А Виктор с Николаем... Никогда не сказал бы, что такие могут подружиться. Матюнин — анекдотчик и заядлый футболист. Мирошниченко в отличие от друга строен, красив, деликатен до застенчивости. Когда Виктор первый срывается в хохот от своих простецких грубоватых шуток и рассказанных историй, Николай морщится, словно у него приступ зубной боли. И хотя их водой не разольешь, по характеру, они совершенно разные и нередко спорят друг с другом.

Матюнину так и неймется что-нибудь затеять. Он и сейчас, предвкушая удовольствие, подстрекает Ерохина.

— Давай, профессор, рассказывай!

Профессором Ерохина прозвали не зря: в авиацию его призвали с институтской скамьи, да, кроме того, Леня постоянно носит с собой в планшете или в руке книги. Чаще всего по математике. Он где можно и даже где нельзя решает свои задачки. Однажды так увлекся, читая на ходу, что чуть не налетел возле штаба на комбрига Короля. Батя молча взял у него из рук книгу, снисходительно повертел ее в руках, молча же вернул. После этой встречи стал Ерохин читать летчикам бригады лекции по высшей математике.

— Давай, профессор! — Матюнин нетерпелив.

— Ну вот, — начинает Ерохин. — Поехали мы с Женькой в город. Сначала я поднял его культурный уровень в центральном кинотеатре, потом вывел в парк. Смотрю: блондиночка стоит...

— Ну-ну, — торопит Матюнин. — Что дальше?

— Дальше — вот! — Ерохин театральным жестом указывает на меня. — Был человек — и нету.

— Трагический случай, — тоном врача заключает Осипенко. — Я-то знаю...

— Во-во! — отзывается Матюнин. — Сказывается твой почин...

Слава богу, внимание перешло на другую историю. Не так давно в нашем военном городке появилась летчица. Всеобщее обозрение состоялось в столовой. Все неприкрыто поглядывали на фею в гимнастерке, галифе и сапогах, один я сразу и запросто подошел.

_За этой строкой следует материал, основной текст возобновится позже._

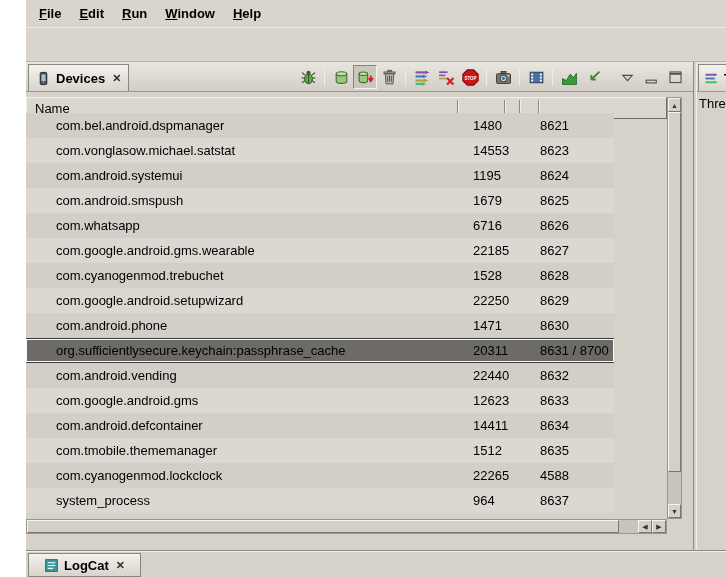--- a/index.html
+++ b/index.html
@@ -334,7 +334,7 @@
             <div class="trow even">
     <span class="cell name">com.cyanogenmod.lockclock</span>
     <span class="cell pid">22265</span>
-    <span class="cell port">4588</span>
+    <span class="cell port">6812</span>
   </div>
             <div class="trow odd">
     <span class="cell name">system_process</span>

— Здравствуй! — обрадовалась она. — А я смотрю: хоть бы знакомое лицо. Знаешь, пока ребята привыкнут, чувствуешь себя белой вороной.

За то время, что прошло после Качинской авиашколы, где мы вместе учились, Полина стала иной. Вид теперь боевой, уверенный, этакая девушка-гусар. Даже подстрижена под мальчишку.

— А начинала свой путь в небо издалека — надев белый фартучек с маленькой голубой эмблемкой нашей училищной столовой. Кажется, не была она тогда такой рослой, крепкой и решительной, хотя, конечно, такой и была — только заслонялось все это для нас чем-то другим. Платьем, что ли, в цветочках, бантиком на груди? А скорее всего — той скромной манерой держать себя, когда человек еще присматривается на новом месте.

Потом Полина заболела небом. В ней проснулась настойчивость, да такая, что она извела ею начальство от Качи до Москвы, пока не разрешили ей стать курсантом авиашколы...

— Ну, я пойду, — сказала она тогда, резко встала, красиво надела пилотку и уверенным командирским шагом направилась к выходу.

Меня обступили: кто такая? Откуда? Где познакомились? Незамужем?.. Один только Саша Осипенко не расспрашивал. Саша — человек дела.

Вообще Саша — личность! Смуглявый, стройный, галифе с шиком. А главное — летает Саша, как дьявол, и стреляет без промаха. Мы постоянно встречаемся в учебных боях, и, честно сказать, мне частенько от него достается.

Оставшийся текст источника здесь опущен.